__What the task asks__: State how many lines of the records below contain the word "lịch", giving the number and nothing else.

Records provided START

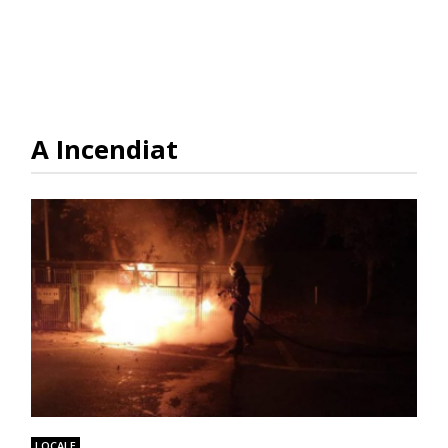
A Incendiat
LOCALE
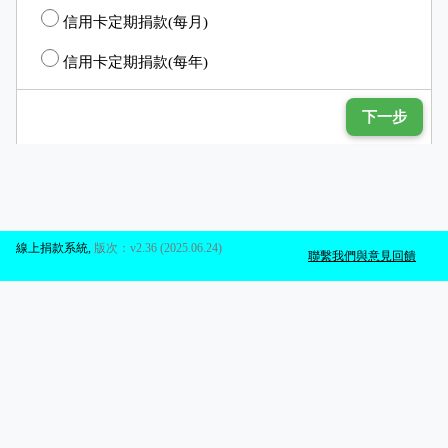
信用卡定期捐款(每月)
信用卡定期捐款(每年)
下一步
線上捐款系統
,
版次：v2.36 (2025.06.24)
聯繫我們與意見回饋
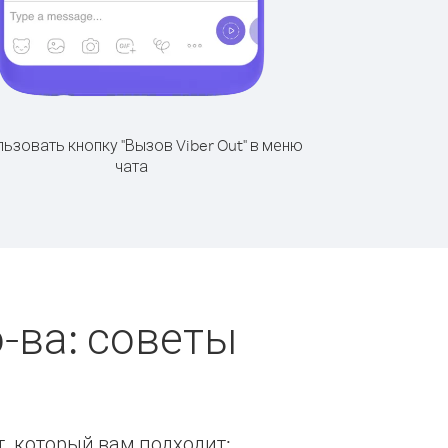
ьзовать кнопку "Вызов Viber Out" в меню
чата
-ва: советы
т, который вам подходит:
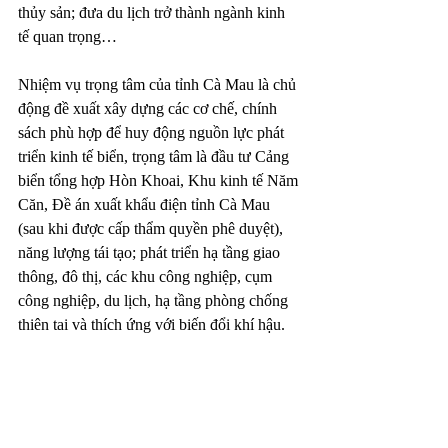
thủy sản; đưa du lịch trở thành ngành kinh 
tế quan trọng…
Nhiệm vụ trọng tâm của tỉnh Cà Mau là chủ 
động đề xuất xây dựng các cơ chế, chính 
sách phù hợp để huy động nguồn lực phát 
triển kinh tế biển, trọng tâm là đầu tư Cảng 
biển tổng hợp Hòn Khoai, Khu kinh tế Năm 
Căn, Đề án xuất khẩu điện tỉnh Cà Mau 
(sau khi được cấp thẩm quyền phê duyệt), 
năng lượng tái tạo; phát triển hạ tầng giao 
thông, đô thị, các khu công nghiệp, cụm 
công nghiệp, du lịch, hạ tầng phòng chống 
thiên tai và thích ứng với biến đổi khí hậu.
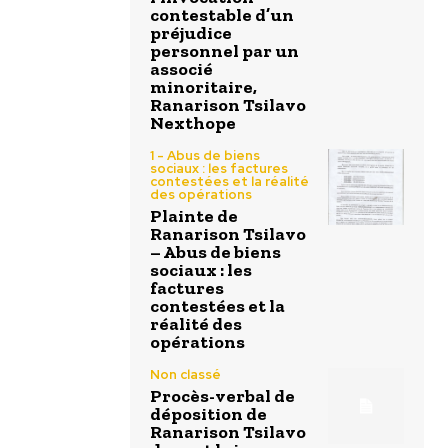
contestable d’un
préjudice
personnel par un
associé
minoritaire,
Ranarison Tsilavo
Nexthope
1 - Abus de biens
sociaux : les factures
contestées et la réalité
des opérations
Plainte de
Ranarison Tsilavo
– Abus de biens
sociaux : les
factures
contestées et la
réalité des
opérations
Non classé
Procès-verbal de
déposition de
Ranarison Tsilavo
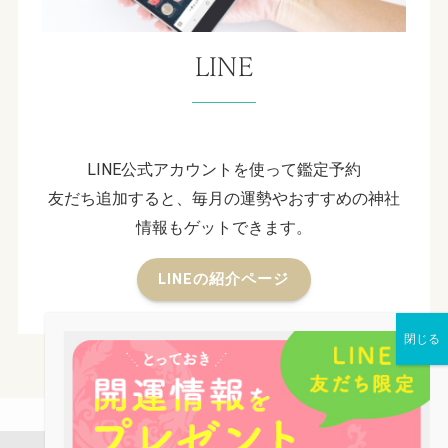
LINE
LINE公式アカウントを使って鑑定予約
友だち追加すると、毎月の運勢やおすすめの神社
情報もゲットできます。
LINEの紹介ページ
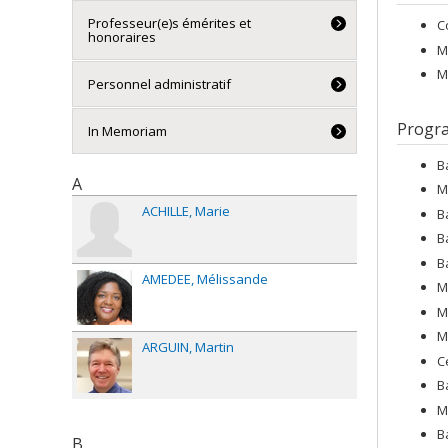
Professeur(e)s émérites et
C
honoraires
M
M
Personnel administratif
Progr
In Memoriam
B
A
M
ACHILLE
Marie
B
B
B
AMEDEE
Mélissande
M
M
M
ARGUIN
Martin
C
B
M
B
B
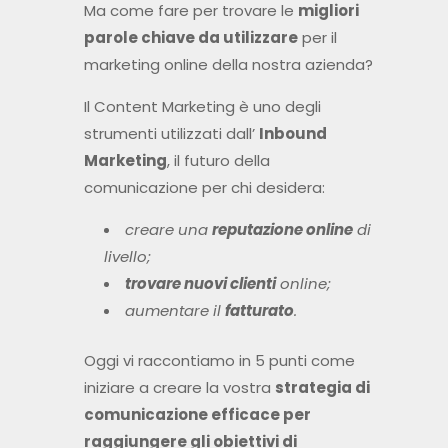
Ma come fare per trovare le
migliori
parole chiave da utilizzare
per il
marketing online della nostra azienda?
Il Content Marketing è uno degli
strumenti utilizzati dall’
Inbound
Marketing
, il futuro della
comunicazione per chi desidera:
creare una
reputazione online
di
livello;
trovare nuovi clienti
online;
aumentare il
fatturato
.
Oggi vi raccontiamo in 5 punti come
iniziare a creare la vostra
strategia di
comunicazione efficace per
raggiungere gli obiettivi di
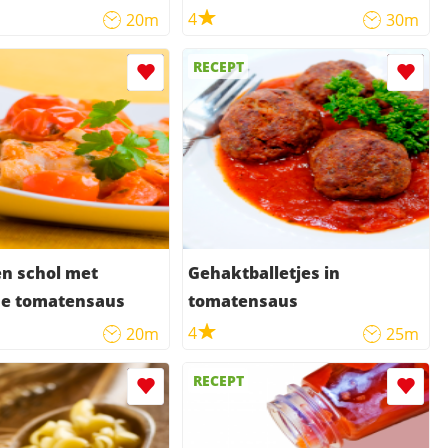
4
20m
30m
RECEPT
n schol met
Gehaktballetjes in
se tomatensaus
tomatensaus
4
20m
25m
RECEPT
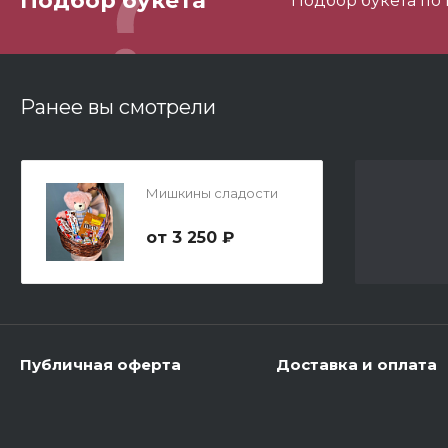
Подбор букета
Подбор букета по
3
Ранее вы смотрели
Мишкины сладости
3
3 250 ₽
С
Публичная оферта
Доставка и оплата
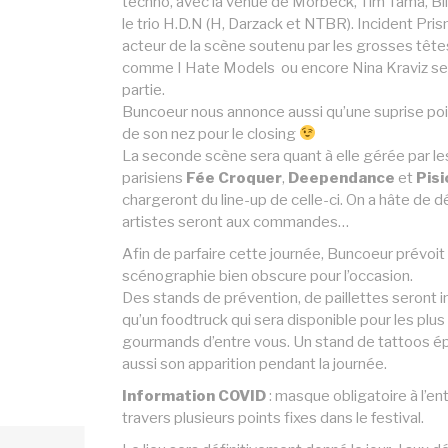
techno, avec la venue de Morbeck, Tim Tama, Bli
le trio H.D.N (H, Darzack et NTBR). Incident Pris
acteur de la scène soutenu par les grosses tête
comme I Hate Models ou encore Nina Kraviz ser
partie.
Buncoeur nous annonce aussi qu’une suprise poi
de son nez pour le closing
La seconde scène sera quant à elle gérée par les
parisiens
Fée Croquer
,
Deependance
et
Pisi
chargeront du line-up de celle-ci. On a hâte de d
artistes seront aux commandes…
Afin de parfaire cette journée, Buncoeur prévoit
scénographie bien obscure pour l’occasion.
Des stands de prévention, de paillettes seront in
qu’un foodtruck qui sera disponible pour les plus
gourmands d’entre vous. Un stand de tattoos é
aussi son apparition pendant la journée.
Information COVID
: masque obligatoire à l’en
travers plusieurs points fixes dans le festival.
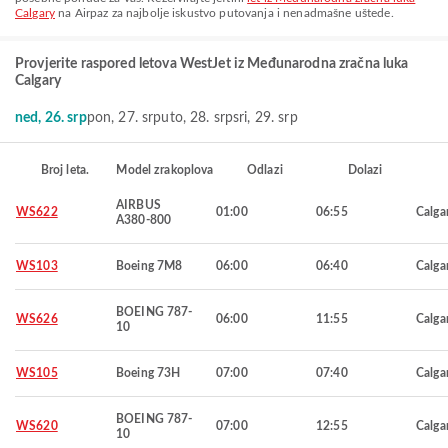
Calgary
na Airpaz za najbolje iskustvo putovanja i nenadmašne uštede.
Provjerite raspored letova WestJet iz Međunarodna zračna luka
Calgary
ned, 26. srp
pon, 27. srp
uto, 28. srp
sri, 29. srp
Broj leta.
Model zrakoplova
Odlazi
Dolazi
AIRBUS
WS622
01:00
06:55
Calga
A380-800
WS103
Boeing 7M8
06:00
06:40
Calga
BOEING 787-
WS626
06:00
11:55
Calga
10
WS105
Boeing 73H
07:00
07:40
Calga
BOEING 787-
WS620
07:00
12:55
Calga
10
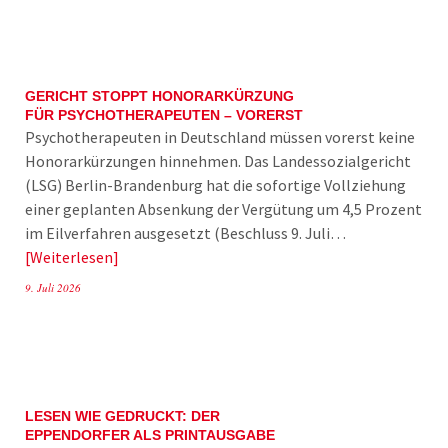
GERICHT STOPPT HONORARKÜRZUNG
FÜR PSYCHOTHERAPEUTEN – VORERST
Psychotherapeuten in Deutschland müssen vorerst keine
Honorarkürzungen hinnehmen. Das Landessozialgericht
(LSG) Berlin-Brandenburg hat die sofortige Vollziehung
einer geplanten Absenkung der Vergütung um 4,5 Prozent
im Eilverfahren ausgesetzt (Beschluss 9. Juli…
Weiterlesen
9. Juli 2026
LESEN WIE GEDRUCKT: DER
EPPENDORFER ALS PRINTAUSGABE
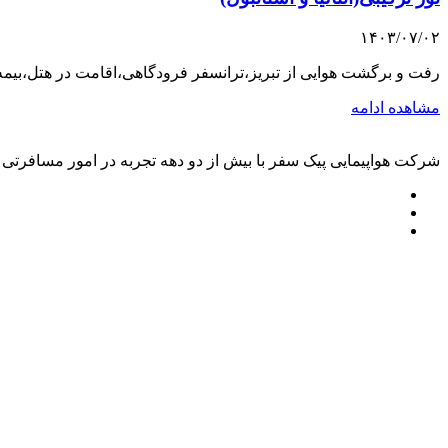
۱۴۰۳/۰۷/۰۲
رفت و برگشت هوایی از تبریز،ترانسفر فرودگاهی،اقامت در هتل،ب
مشاهده ادامه
شرکت هواپیمایی پیک سفر با بیش از دو دهه تجربه در امور مسافرتی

Records provided END

__Answer to the problem__: 2